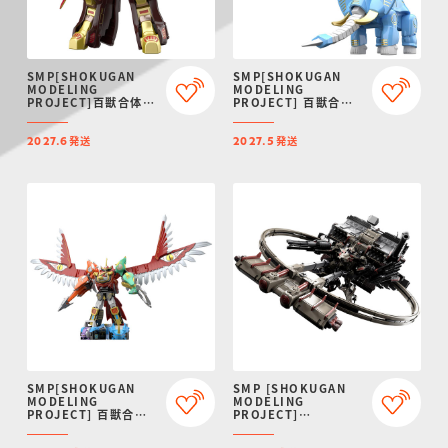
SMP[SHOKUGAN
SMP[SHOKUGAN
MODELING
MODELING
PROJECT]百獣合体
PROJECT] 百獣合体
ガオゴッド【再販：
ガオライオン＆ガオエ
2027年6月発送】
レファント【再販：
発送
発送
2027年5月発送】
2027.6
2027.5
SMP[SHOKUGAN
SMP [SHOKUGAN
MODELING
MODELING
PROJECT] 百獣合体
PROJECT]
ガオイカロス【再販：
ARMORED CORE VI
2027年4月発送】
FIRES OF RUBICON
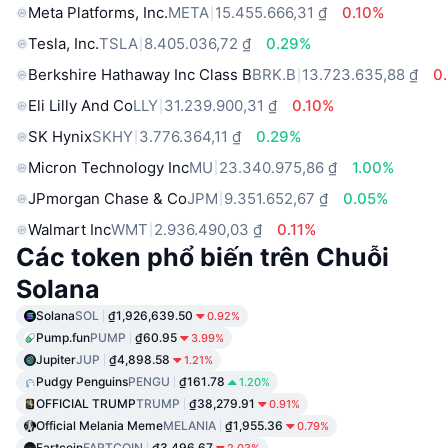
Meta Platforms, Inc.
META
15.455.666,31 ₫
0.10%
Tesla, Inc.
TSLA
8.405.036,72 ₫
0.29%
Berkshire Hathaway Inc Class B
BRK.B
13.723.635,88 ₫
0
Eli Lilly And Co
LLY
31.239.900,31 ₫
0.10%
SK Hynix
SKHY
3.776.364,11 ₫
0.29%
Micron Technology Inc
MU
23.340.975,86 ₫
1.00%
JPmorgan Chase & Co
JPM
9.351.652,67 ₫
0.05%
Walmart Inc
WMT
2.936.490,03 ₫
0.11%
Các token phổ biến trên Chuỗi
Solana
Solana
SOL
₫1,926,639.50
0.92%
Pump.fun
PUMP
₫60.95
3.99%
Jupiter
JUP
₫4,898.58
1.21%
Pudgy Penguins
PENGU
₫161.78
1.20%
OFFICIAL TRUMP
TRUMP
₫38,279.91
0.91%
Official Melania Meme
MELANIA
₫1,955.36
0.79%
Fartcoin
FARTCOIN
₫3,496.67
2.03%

To do → Leave out the pictures and output everything else in the records exactly.

Answer to the exercise →
SMP[SHOKUGAN
SMP[SHOKUGAN
MODELING
MODELING
PROJECT]百獣合体
PROJECT] 百獣合体
ガオゴッド【再販：
ガオライオン＆ガオエ
2027年6月発送】
レファント【再販：
発送
発送
2027年5月発送】
2027.6
2027.5
SMP[SHOKUGAN
SMP [SHOKUGAN
MODELING
MODELING
PROJECT] 百獣合体
PROJECT]
ガオイカロス【再販：
ARMORED CORE VI
2027年4月発送】
FIRES OF RUBICON
Meta Platforms, Inc.
META
15.455.666,31 ₫
0.10%
Tesla, Inc.
TSLA
8.405.036,72 ₫
0.29%
Berkshire Hathaway Inc Class B
BRK.B
13.723.635,88 ₫
0
Eli Lilly And Co
LLY
31.239.900,31 ₫
0.10%
SK Hynix
SKHY
3.776.364,11 ₫
0.29%
Micron Technology Inc
MU
23.340.975,86 ₫
1.00%
JPmorgan Chase & Co
JPM
9.351.652,67 ₫
0.05%
Walmart Inc
WMT
2.936.490,03 ₫
0.11%
Các token phổ biến trên Chuỗi
Solana
Solana
SOL
₫1,926,639.50
0.92%
Pump.fun
PUMP
₫60.95
3.99%
Jupiter
JUP
₫4,898.58
1.21%
Pudgy Penguins
PENGU
₫161.78
1.20%
OFFICIAL TRUMP
TRUMP
₫38,279.91
0.91%
Official Melania Meme
MELANIA
₫1,955.36
0.79%
Fartcoin
FARTCOIN
₫3,496.67
2.03%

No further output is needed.